Modern HPC installations that are designed for massive amounts of computing need to evaluate and understand the networking requirements as well. The more distributed the application may require very fast and integrated networking between node to achieve the anticipated time to completion.
Environments with the number of nodes in the 100 to 10,000 range may be sufficiently serviced by existing networking products. As the node count increases over 10,000, scaling issues may surface, especially as the message passing requirements increase as well. This is quite important as systems start to be designed to handle performance in the exaflop range. All aspects of designing a large system that can perform at this level need to be considered.
The Intel Omni-Path Architecture is an example of a networking system that has been designed for the Exascale era. There are many features that will enable this massive scaling of compute resources.

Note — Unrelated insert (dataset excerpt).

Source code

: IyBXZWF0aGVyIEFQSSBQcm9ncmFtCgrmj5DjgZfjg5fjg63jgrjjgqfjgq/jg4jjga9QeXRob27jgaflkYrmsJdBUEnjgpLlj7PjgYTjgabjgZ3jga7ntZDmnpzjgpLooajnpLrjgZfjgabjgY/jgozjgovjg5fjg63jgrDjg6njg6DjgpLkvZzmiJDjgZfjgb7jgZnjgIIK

Features and functionality are designed in at both the host and the fabric levels. This enables very large scaling when all of the components are designed together. Increased reliability is a result of integrating the CPU and fabric, which will be critical as the number of nodes expands well beyond any system in operation today. In addition, tools and software that have been designed to be installed and managed at the very large number of compute nodes that will be necessary to achieve this next level of performance.
Features that will be critical in this next age of computing will involve adaptive routing, such that if there is congestion in one part of the network, the information can be re-routed. As these large systems become operational, the routing software will be required to determine and configure the most optimum routes from one node to another. Traffic flow optimization is also important to maintain high performance, such that high priority traffic can interrupt lower priority traffic and the system will continue to run smoothly, and as expected.
The next generation of systems will have to deal with challenges that are just beginning to be dealt with , and include a wide range of technologies. It is important to look and investigate the node designs, the processor technology, the software for optimization as well as the networking choices and infrastructure.